Mgr. Dušan Dvořák

* 1962

  • "Then I remember the memories in my dad's story when my grandfather was taken away by the Germans. He [said] that they lived in Nove Sady right across from the elementary school. My dad said there was a big break then, he didn't bring chestnuts from home because they were picking them, I don't know why. We were collecting it for the animals for the zoo, but it was directly ordered then, in the Protectorate. I don't know why, if they made food out of it, there was hunger, I really don't know. They had to collect chestnuts, and my dad said he went home at break time. Suddenly he sees this black car and gentlemen in leather coats, it was clear that they were...He went home and everybody was against the wall, he didn't know what was going on. They let him go, he took the chestnuts and went back to school. When he came back, Grandpa wasn't home anymore, so it was still a memory."

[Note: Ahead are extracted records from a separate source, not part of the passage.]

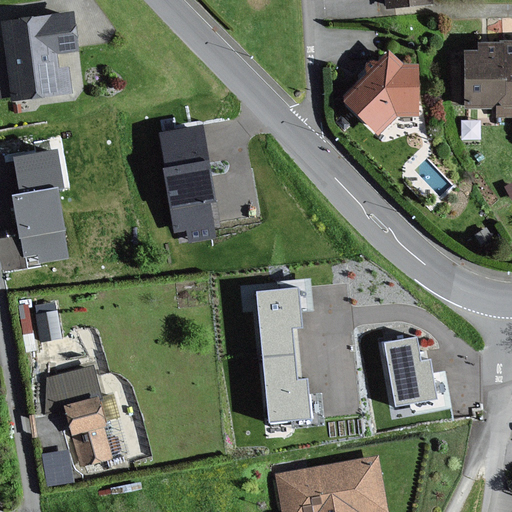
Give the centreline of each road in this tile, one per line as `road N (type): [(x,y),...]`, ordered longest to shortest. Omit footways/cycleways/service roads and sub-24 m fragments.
road 1 (tertiary): [(511,299),(471,291),(425,264),(295,131)]
road 2 (residential): [(0,321),(31,511)]
road 3 (tertiary): [(295,131),(169,0)]
road 4 (residential): [(511,346),(492,511)]
road 5 (residential): [(295,131),(313,100),(309,0)]
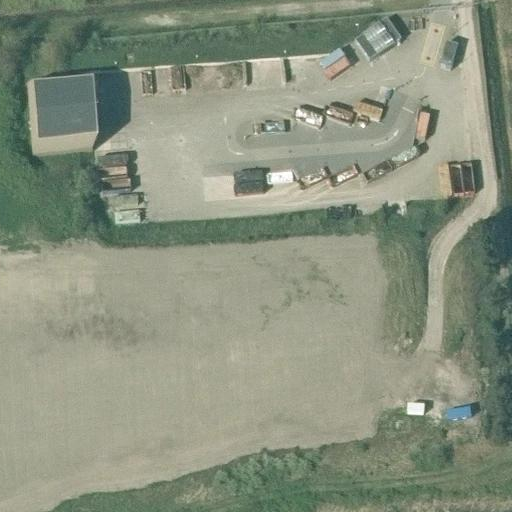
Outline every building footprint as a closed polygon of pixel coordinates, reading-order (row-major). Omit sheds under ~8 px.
[(385,21),(353,43),(368,64),(400,42),(385,21)] [(457,48),(445,45),(438,68),(450,72),(457,48)] [(98,146),(96,85),(36,87),(38,149),(98,146)] [(382,123),(386,112),(358,104),(355,115),(382,123)] [(102,184),(130,185),(132,141),(104,140),(102,184)]
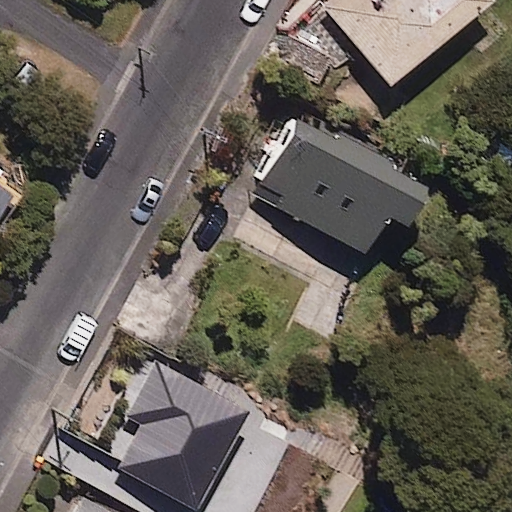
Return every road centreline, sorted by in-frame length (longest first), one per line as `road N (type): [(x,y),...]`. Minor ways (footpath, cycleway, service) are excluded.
road 1 (residential): [(167,93),(0,402)]
road 2 (residential): [(12,0),(167,93)]
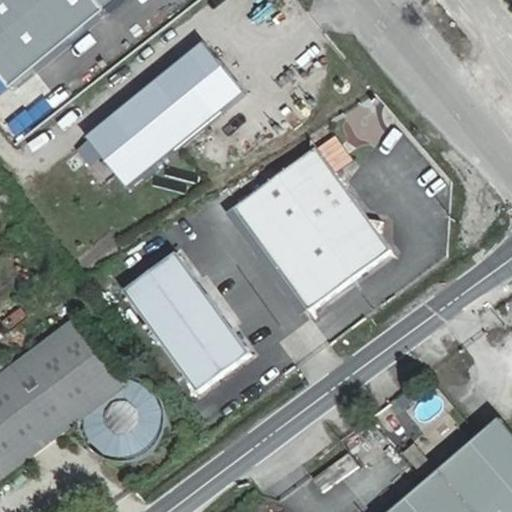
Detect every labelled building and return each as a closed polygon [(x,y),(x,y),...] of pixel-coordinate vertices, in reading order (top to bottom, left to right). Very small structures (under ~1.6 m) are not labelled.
[(122,0),(0,0),(0,71),(11,86),(122,0)] [(134,185),(254,93),(215,41),(94,133),(134,185)] [(296,310),(380,252),(309,150),(226,205),(296,310)] [(252,338),(183,234),(129,271),(199,374),(252,338)] [(128,371),(82,309),(0,370),(0,466),(79,408),(78,413),(79,422),(83,431),(89,438),(97,444),(106,448),(114,449),(122,447),(130,445),(131,444),(137,440),(142,433),(146,426),(148,416),(147,406),(144,397),(140,391),(135,386),(126,381),(118,379),(128,371)] [(511,511),(511,421),(404,511),(511,511)] [(361,464),(349,451),(338,461),(350,474),(361,464)]
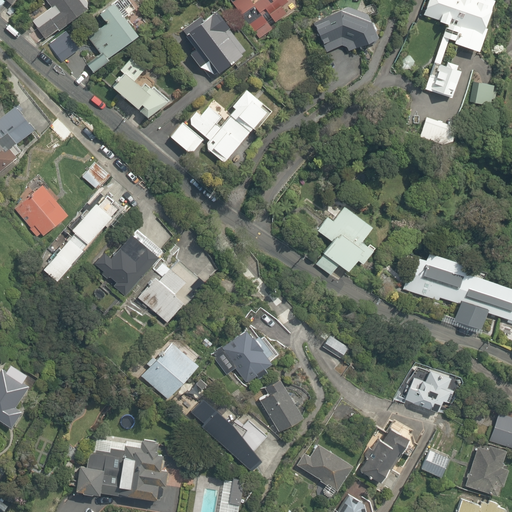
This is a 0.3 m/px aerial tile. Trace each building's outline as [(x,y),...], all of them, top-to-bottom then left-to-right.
[(0,0),(0,14),(10,4),(12,5),(16,0),(0,0)] [(47,0),(55,11),(35,25),(45,39),(65,25),(88,9),(82,0),(47,0)] [(256,0),(252,3),(250,0),(236,0),(232,3),(233,5),(243,18),(255,9),(260,16),(265,12),(275,24),(287,16),(282,9),(291,2),(289,0),(256,0)] [(428,0),(423,17),(446,25),(425,88),(453,97),(462,71),(457,69),(459,64),(443,59),(449,41),(478,51),(494,0),(428,0)] [(101,54),(87,63),(92,69),(140,36),(116,1),(99,13),(105,22),(88,34),(101,54)] [(189,52),(202,69),(217,76),(248,53),(234,34),(247,25),(243,18),(233,5),(205,25),(201,19),(184,32),(195,48),(189,52)] [(369,7),(315,21),(323,53),(347,47),(348,51),(378,43),(369,7)] [(135,81),(138,78),(145,70),(138,63),(131,57),(120,69),(124,73),(116,81),(119,83),(115,88),(150,120),(166,103),(143,83),(141,86),(135,81)] [(208,140),(207,148),(227,167),(255,138),(250,134),(269,113),(261,105),(264,103),(258,98),(265,91),(255,82),(226,112),(214,100),(201,114),(197,109),(172,136),(191,154),(206,138),(208,140)] [(494,85),(478,82),(473,102),(489,106),(494,85)] [(452,125),(426,116),(420,132),(447,142),(452,125)] [(0,130),(0,174),(20,161),(0,130)] [(90,160),(79,175),(96,189),(108,174),(90,160)] [(70,215),(43,183),(13,208),(39,240),(70,215)] [(74,234),(43,268),(58,282),(116,217),(101,204),(97,201),(71,231),(74,234)] [(381,235),(336,201),(315,228),(332,240),(315,264),(331,276),(339,265),(349,272),(358,260),(364,265),(378,246),(374,244),(381,235)] [(112,285),(125,296),(158,257),(134,236),(116,257),(105,247),(91,262),(103,272),(100,275),(107,281),(110,277),(115,282),(112,285)] [(464,263),(429,252),(416,294),(456,306),(451,322),(480,331),(485,315),(498,319),(493,335),(511,340),(511,285),(462,270),(464,263)] [(166,323),(188,300),(196,291),(191,286),(200,277),(179,258),(170,267),(161,259),(147,274),(152,280),(137,296),(166,323)] [(274,364),(248,325),(220,343),(227,353),(217,359),(227,375),(237,368),(247,383),(257,376),(260,379),(270,372),(268,368),(274,364)] [(330,335),(322,348),(341,360),(350,347),(330,335)] [(201,366),(175,341),(141,376),(167,401),(201,366)] [(418,366),(405,401),(436,413),(441,400),(451,404),(456,391),(451,389),(454,380),(418,366)] [(0,373),(0,422),(11,429),(21,412),(14,408),(27,386),(2,370),(0,373)] [(303,420),(277,376),(264,383),(270,392),(260,398),(280,433),(303,420)] [(511,418),(499,414),(490,439),(511,446),(511,418)] [(381,483),(408,438),(388,426),(361,471),(381,483)] [(156,455),(157,443),(142,441),(141,448),(125,446),(124,450),(111,449),(110,454),(89,451),(87,466),(81,465),(78,493),(157,503),(163,455),(156,455)] [(306,452),(297,467),(326,485),(323,490),(333,497),(352,466),(319,446),(312,456),(306,452)] [(488,453),(477,449),(464,487),(496,498),(507,466),(502,464),(506,452),(491,446),(488,453)] [(450,456),(432,449),(423,469),(442,476),(450,456)] [(238,511),(243,481),(223,478),(218,511),(238,511)] [(373,511),(372,502),(351,489),(336,511),(373,511)] [(479,504),(461,499),(456,511),(504,511),(507,506),(481,498),(479,504)]
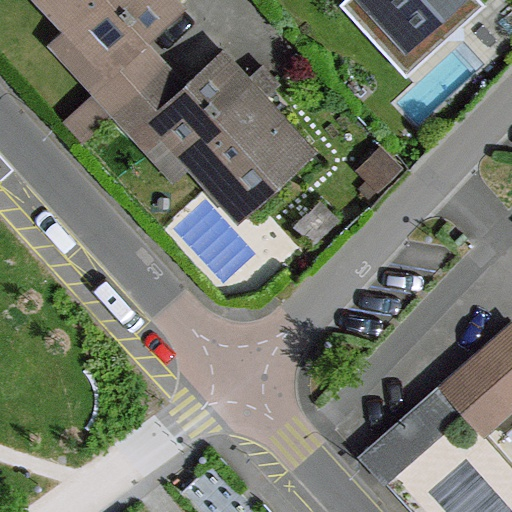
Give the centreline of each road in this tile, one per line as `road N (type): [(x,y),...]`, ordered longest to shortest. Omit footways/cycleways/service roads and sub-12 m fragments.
road 1 (residential): [(238,383),(511,103)]
road 2 (residential): [(0,124),(238,383)]
road 3 (residential): [(238,383),(356,511)]
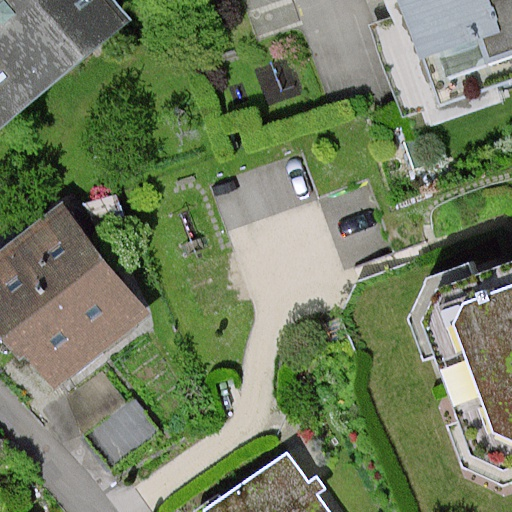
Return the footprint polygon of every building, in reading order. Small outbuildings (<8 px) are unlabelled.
[(104,0),(0,0),(0,133),(127,27),(104,0)] [(511,0),(400,0),(430,91),(511,64),(511,0)] [(53,211),(0,252),(0,334),(52,401),(145,328),(53,211)] [(511,261),(462,278),(454,300),(494,422),(511,430),(511,261)] [(0,470),(23,452),(0,422),(0,470)] [(327,511),(288,454),(202,511),(327,511)]
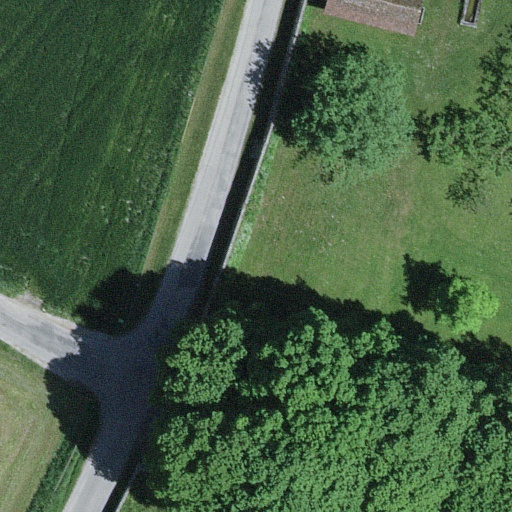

  • "I remember very intensely when I got Arthur London's book 'Confession', I used to go to my parents, what I might have been, sixteen, seventeen years old, and say, 'Was that really here?' That's the book - Artur London is a former communist official who just like Slánský and so on was tortured and actually had the confession beaten out of them. The book describes, I think it was later made into a film in France and he was played by Charles Aznavour. Why this one? I've read a lot about it, and of course I was later struck by Solzhenitsyn, but I just couldn't imagine, I hadn't had a direct emotional experience until then of suddenly scratching the wall in my little room. I read it and I thought, that's not possible and I went to my parents and (they) said, 'Yes, it was like that'. And into that, my mother told me, 'Imagine me going on the train at this time and singing songs like a union girl to keep the workers occupied. And believe it or not, there was nothing wrong with us.... On the contrary, we thought how good it was that we were building socialism like this'. So that was a very powerful moment, but it came back to me thirty years later when I got Lester Grinspoon's book after the revolution, Marijuana, the Forbidden Medicine, and that's where I realized oh my God, no way. The atrocities, which of course aren't that the blood and all the fluids soften up those reed boots, so they give you new ones to cut again, like the London one. So no, but there were the horrors and the effects of drug policy in the United States on people who used cannabis for medicinal purposes and there were terrible case histories. And it actually took me back to that communism. It seemed very similar to me that the state, now a democracy... when I was a teenager, of course I looked up to the West. They had jeans, perfect tape recorders, music to listen to. Those were all things that blinded me, because the West isn't flawless either. And if you read Havel, he was aware of that then, and he still saw all this during the time of normalization, that it wasn't so rosy. So that was the really powerful moment."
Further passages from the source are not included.